Secara teoritis, putusan ini memperlihatkan penerapan prinsip dualitas antara substansi dan bentuk kontrak. Hukum perdata tidak membatasi bentuk kontrak, tetapi menilai isinya secara mendalam. Jika isi perjanjian mengandung ketimpangan, memanipulasi keadaan, atau menyelundupkan kepemilikan lewat jalur yang melanggar asas peradilan, maka bentuk sah tidak menyelamatkan isi yang cacat. Ini sejalan dengan teori keadilan kontraktual dari Fried dan Collins yang menekankan bahwa keabsahan kontrak tak cukup dilihat dari konsensus, tetapi juga dari proses dan akibatnya.

Melalui pembatalan akta PPJB dan pengosongan rumah, dan sekaligus penguatan terhadap akta pengakuan hutang, Mahkamah Agung membangun keseimbangan yang adil: hak kreditur untuk menagih tetap diakui, namun cara untuk menagih tidak boleh menyimpang dari hukum.

Penutup

Putusan-putusan Mahkamah Agung yang telah diuraikan menunjukkan, hukum Indonesia tidak membiarkan milik beding merajalela. Dalam setiap klausul yang tersembunyi, setiap kuasa jual yang bersayap, dan setiap akta jual beli yang dibuat dalam tekanan, hukum hadir untuk membongkar lapisan-lapisan ketidakadilan.

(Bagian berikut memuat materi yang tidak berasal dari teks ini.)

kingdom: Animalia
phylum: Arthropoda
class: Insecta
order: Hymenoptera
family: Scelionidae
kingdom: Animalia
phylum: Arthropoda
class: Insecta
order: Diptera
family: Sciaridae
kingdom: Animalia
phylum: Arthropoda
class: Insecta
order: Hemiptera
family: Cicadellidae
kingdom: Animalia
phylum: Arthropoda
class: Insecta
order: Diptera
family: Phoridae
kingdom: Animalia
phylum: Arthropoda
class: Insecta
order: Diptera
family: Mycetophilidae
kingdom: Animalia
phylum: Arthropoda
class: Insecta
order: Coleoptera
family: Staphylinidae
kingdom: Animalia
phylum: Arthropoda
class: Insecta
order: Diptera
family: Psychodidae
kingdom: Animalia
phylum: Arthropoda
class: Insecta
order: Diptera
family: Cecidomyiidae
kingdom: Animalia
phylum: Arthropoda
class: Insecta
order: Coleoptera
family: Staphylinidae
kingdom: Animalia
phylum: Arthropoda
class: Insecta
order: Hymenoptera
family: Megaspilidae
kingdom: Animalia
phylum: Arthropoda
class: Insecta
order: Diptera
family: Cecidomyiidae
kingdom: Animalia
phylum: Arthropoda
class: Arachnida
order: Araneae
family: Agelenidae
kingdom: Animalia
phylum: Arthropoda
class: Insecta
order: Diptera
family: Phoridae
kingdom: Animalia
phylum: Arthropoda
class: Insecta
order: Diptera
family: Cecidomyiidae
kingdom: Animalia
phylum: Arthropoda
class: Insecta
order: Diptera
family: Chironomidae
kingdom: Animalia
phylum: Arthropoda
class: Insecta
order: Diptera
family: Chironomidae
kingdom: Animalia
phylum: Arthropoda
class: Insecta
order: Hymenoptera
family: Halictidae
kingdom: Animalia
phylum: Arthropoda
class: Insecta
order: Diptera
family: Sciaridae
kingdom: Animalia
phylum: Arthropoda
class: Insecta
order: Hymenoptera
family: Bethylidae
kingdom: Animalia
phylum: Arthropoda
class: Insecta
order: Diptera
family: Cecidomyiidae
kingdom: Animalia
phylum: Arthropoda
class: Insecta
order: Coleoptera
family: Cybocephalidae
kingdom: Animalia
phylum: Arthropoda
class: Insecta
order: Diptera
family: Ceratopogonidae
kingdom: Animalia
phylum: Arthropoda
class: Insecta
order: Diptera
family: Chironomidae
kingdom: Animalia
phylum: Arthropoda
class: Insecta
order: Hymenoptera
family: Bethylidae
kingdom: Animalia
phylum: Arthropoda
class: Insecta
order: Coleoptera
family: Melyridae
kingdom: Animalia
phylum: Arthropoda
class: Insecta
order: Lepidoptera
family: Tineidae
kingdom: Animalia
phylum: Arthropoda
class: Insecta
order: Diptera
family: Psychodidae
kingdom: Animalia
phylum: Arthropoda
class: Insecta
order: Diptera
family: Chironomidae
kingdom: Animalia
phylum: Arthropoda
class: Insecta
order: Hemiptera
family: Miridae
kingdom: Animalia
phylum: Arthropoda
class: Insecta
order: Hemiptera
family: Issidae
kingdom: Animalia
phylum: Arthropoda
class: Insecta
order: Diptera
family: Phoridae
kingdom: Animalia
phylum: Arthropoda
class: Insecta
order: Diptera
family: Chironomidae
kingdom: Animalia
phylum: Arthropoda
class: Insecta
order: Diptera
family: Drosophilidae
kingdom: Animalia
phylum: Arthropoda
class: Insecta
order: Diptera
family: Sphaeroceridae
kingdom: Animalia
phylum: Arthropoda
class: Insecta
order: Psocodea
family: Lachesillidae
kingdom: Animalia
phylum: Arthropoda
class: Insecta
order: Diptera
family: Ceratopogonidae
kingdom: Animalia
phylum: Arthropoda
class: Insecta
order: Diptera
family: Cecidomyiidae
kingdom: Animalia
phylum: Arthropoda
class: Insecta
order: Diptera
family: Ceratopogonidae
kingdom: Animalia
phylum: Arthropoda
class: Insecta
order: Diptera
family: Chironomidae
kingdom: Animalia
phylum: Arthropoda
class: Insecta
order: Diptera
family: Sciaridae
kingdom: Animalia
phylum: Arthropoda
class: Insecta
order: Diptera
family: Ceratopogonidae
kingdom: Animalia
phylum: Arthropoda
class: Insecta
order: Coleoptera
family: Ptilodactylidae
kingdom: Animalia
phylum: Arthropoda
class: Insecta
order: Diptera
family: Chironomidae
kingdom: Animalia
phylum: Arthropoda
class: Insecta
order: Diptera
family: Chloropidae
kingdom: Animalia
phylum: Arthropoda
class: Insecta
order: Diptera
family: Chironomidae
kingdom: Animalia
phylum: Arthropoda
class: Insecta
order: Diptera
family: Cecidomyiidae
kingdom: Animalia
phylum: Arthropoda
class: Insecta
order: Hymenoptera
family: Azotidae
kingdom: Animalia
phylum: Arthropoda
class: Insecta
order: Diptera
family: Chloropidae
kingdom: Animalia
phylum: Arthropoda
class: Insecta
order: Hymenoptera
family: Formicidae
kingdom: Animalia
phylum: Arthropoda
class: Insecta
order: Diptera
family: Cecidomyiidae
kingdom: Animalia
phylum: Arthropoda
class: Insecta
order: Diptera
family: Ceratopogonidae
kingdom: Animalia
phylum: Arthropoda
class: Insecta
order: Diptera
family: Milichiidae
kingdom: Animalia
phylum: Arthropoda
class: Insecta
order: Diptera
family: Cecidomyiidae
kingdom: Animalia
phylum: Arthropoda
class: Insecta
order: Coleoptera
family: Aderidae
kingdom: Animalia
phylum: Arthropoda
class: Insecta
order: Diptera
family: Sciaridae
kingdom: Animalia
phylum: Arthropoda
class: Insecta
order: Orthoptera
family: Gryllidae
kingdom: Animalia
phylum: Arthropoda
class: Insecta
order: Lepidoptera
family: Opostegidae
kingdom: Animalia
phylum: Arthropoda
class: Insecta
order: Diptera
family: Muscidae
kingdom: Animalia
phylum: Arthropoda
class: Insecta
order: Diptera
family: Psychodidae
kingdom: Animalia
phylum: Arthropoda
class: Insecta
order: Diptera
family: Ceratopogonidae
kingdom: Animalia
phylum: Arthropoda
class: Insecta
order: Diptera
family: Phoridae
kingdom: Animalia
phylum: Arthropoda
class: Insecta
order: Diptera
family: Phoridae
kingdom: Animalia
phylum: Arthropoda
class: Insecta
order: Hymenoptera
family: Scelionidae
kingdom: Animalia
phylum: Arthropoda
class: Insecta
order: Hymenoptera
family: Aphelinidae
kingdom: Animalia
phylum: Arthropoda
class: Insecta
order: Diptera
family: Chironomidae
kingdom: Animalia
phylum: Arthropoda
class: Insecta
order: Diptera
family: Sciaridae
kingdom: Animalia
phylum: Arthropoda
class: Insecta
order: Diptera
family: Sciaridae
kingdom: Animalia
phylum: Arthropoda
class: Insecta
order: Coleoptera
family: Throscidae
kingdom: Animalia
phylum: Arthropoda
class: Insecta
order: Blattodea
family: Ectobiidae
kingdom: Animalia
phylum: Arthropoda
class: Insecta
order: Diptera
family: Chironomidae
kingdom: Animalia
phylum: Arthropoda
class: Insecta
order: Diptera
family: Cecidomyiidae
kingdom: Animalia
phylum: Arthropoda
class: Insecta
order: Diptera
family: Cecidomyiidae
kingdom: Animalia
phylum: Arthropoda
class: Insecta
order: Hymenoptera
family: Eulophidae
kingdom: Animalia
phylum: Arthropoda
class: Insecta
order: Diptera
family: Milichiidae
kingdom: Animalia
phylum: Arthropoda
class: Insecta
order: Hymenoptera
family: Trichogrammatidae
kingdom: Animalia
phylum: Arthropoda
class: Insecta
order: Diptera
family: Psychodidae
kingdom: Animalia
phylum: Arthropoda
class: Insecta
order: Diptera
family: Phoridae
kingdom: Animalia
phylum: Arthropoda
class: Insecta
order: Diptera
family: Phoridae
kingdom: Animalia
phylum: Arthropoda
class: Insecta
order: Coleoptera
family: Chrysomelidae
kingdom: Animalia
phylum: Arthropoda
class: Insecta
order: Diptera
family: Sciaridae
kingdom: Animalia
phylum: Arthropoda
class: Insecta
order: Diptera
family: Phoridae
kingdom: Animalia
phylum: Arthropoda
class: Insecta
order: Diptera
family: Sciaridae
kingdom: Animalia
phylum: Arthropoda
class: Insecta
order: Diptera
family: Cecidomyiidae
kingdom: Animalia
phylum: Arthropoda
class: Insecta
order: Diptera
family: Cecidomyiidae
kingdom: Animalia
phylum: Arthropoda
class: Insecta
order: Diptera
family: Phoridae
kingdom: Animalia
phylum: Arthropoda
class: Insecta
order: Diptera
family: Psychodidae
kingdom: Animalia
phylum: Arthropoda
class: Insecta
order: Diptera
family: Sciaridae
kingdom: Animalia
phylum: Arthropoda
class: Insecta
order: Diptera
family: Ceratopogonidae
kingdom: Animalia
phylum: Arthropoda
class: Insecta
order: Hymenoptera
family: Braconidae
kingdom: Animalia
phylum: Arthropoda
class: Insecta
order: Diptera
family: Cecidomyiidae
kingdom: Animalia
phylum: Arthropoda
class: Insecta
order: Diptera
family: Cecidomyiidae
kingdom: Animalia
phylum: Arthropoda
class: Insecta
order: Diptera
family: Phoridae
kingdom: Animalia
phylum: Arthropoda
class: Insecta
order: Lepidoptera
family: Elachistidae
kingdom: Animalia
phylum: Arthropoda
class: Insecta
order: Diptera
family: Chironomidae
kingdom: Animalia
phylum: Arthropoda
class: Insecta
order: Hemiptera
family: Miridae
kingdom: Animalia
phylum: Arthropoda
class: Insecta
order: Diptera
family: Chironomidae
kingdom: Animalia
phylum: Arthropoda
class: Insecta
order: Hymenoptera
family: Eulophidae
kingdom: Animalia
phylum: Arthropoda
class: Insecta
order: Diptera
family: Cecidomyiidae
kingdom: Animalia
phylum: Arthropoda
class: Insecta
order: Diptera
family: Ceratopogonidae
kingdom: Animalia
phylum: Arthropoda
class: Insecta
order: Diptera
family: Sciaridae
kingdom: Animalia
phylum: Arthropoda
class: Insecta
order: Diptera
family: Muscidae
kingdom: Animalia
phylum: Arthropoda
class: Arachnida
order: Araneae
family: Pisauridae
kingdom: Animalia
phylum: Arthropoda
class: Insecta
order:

Hukum tidak pernah berniat untuk memenangkan yang kuat semata. Ia berdiri untuk menjaga yang lemah agar tidak dikalahkan oleh akta, surat kuasa, atau janji palsu yang dibuat dalam situasi terdesak. Karena hukum yang adil bukanlah yang memenangkan akal-akalan, melainkan yang menyelamatkan martabat manusia.